Sunday, April 28, 2019

Dear Great Book Guru, The Friends of the Sea Cliff Library are hosting a tea party this Sunday, April 28 from 3 to 5pm in Jackie’s Secret Garden to thank all their supporters. Afterwards, I have my Sunday book group, and it’s my turn to choose next month’s selection.  Any ideas?  Fan of the Friends

Dear Fan of the Friends, My group just read a quirky, very funny novel: LESS by Andrew Sean Greer. The opening sentence is both puzzling and revealing: “From where I sit, the story of Arthur Less is not so bad.” Who is Arthur Less, what is his story, why such a tepid evaluation of this story and who indeed is speaking?  All is answered by the end of this 250-page Pulitzer Prize winner.  Less is a writer of modest fame whose lover is about to marry someone else. Rather than endure the pain and embarrassment of attending the wedding, Less decides to travel around the world. Looming over all of this is his impending fiftieth birthday. First stop, Mexico, then Italy, Germany, France, Morocco, India, ending up in Japan.
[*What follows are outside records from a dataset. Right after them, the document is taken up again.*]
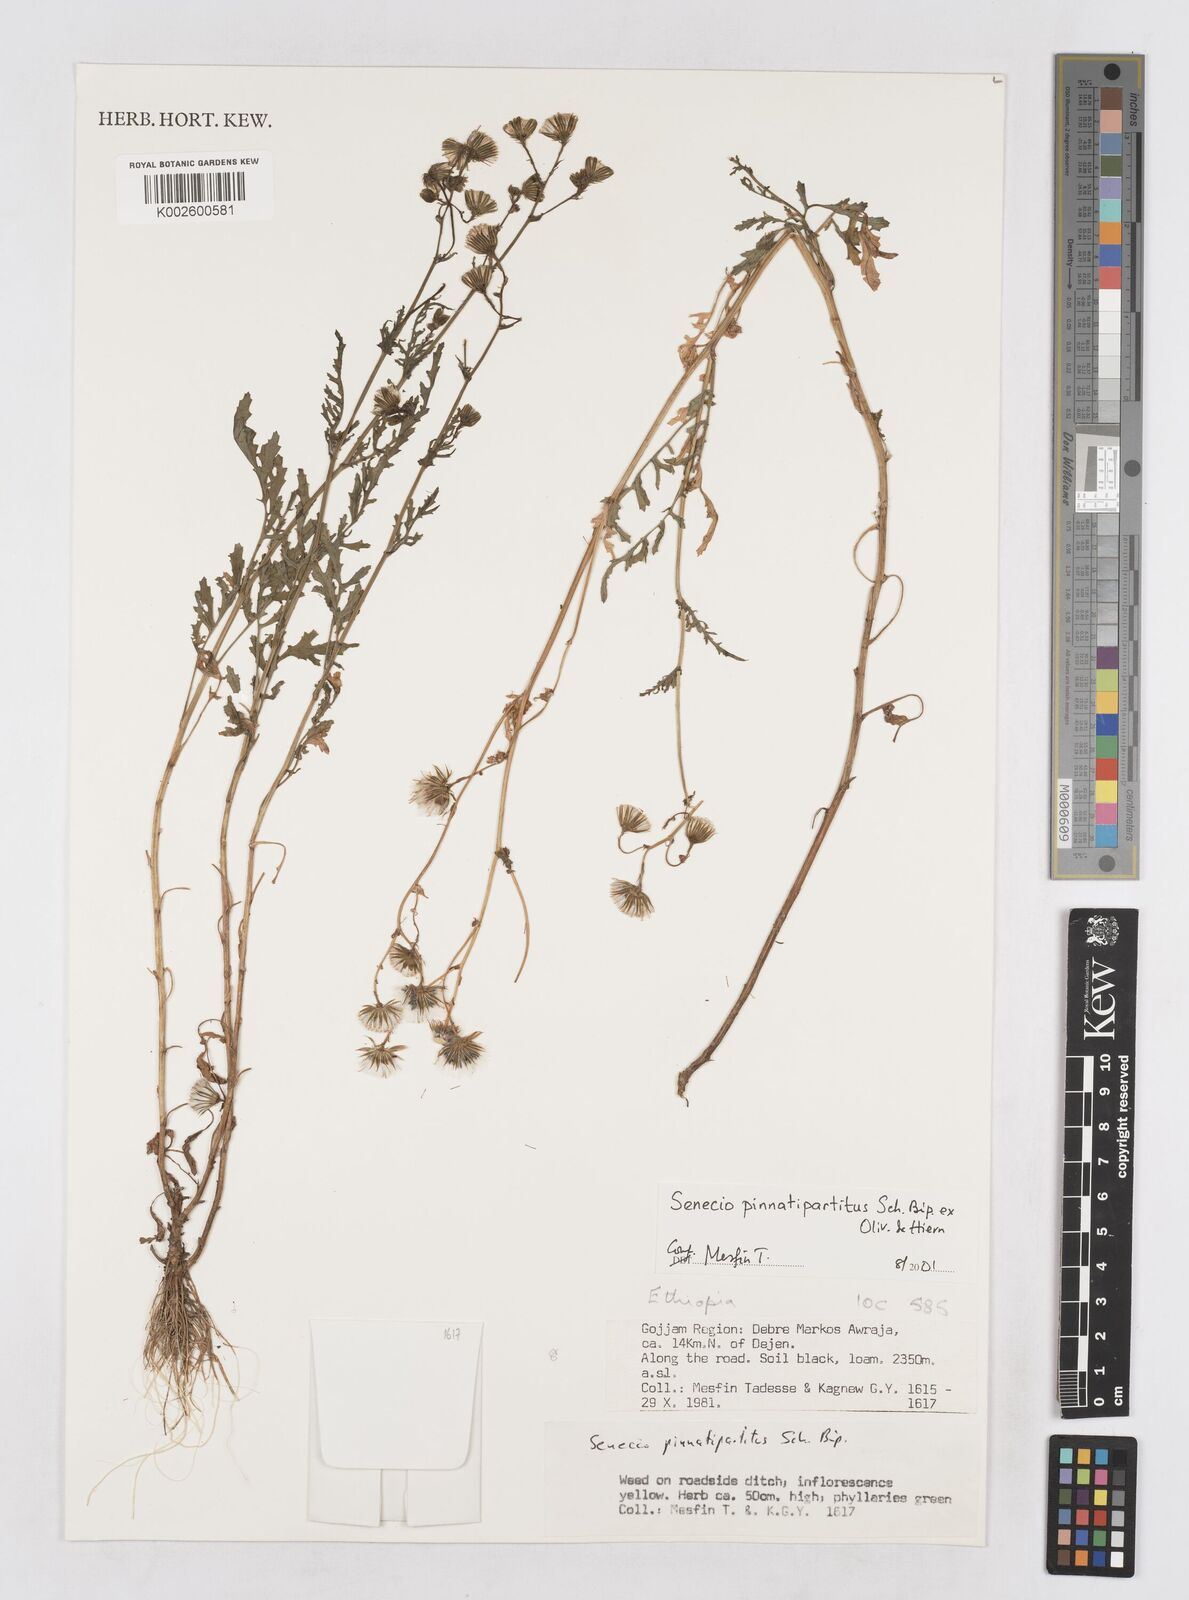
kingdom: Plantae
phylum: Tracheophyta
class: Magnoliopsida
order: Asterales
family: Asteraceae
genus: Senecio
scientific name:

In each of these countries, Less is confused, humiliated, feted, and forced to confront his sense of failure and fear of aging. The journey combines elements of Homer’s “Odyssey”, Joyce’s “Ulysses,” and Twain’s “Innocents Abroad.”   This is a very funny, very poignant take on romance, aging, narcissism …and ultimately the human condition. Recommended!

Friday, April 5, 2019

Dear Great Book Guru, Spring is surely in the air with the beautiful month of April upon us!  Do you have a good book to start off the month - I’d love a thriller with historical background. April Admirer

Dear April Admirer, Every year, I look forward to the newest John Grisham and this year’s is a particularly fine addition to his collection: THE RECKONING.  Pete Banning, a Mississippi landowner, is a returning World War II veteran when the novel opens. Shortly into the book, he murders the young pastor of his family’s church. No explanation is given and Pete is stoic throughout his trial and the verdict. Throughout the book, we wonder what could have caused this supposedly good man to have done this.  His children, his sister, his wife - are all collateral damage as they struggle with the aftermath of Pete’s crime.  Time shifts and we are cast back to his childhood, courtship, and then in the most graphic part of the story, we learn of his suffering and bravery in the Phillipines during the war. Again there is a time shift forward and we see to our horror the racism underlying all we have seen.  This is perhaps Grisham’s starkest commentary on the banality of evil. Highly recommended!

Monday, April 1, 2019

Dear Great Book Guru, Last weekend we attended the annual North American Barbara Pym Conference in Cambridge, Massachusetts. As always, it was a great time to catch up on all things Pym with dinners, lectures, and - of course - catching up with fellow Pymians from around the world. This year the featured novel was CRAMPTON HODNET. I know you’re a longtime fan of Barbara Pym. Where would you rank this novel? A Passionate Reader of Pym

Dear Passionate Reader of Pym,  Barbara Pym (1913-1980) wrote twelve books - any of which I would heartily recommend - but I must admit CRAMPTON HODNET is a huge favorite of mine. Set in Oxford with its ancient colleges and medieval rituals and written decades ago, the novel has a surprisingly modern tone. It is a very funny take on village life - a village peopled by quirky characters including pretentious professors, young romantics, philandering spouses, and interfering relatives. There are three intersecting plot lines: the middle-aged Frances Cleveland’s dalliance, the young Cleveland daughter's tryst with an insufferable future politician, and the lonely but very witty Jessie Morrow's passionless affair with a local clergyman (he forgets her name as he is proposing). Misread moments, tangled romances, and furtive escapades all make for a hilarious read. And yes… I see much of Sea Cliff Village life in this tale. Highly recommended!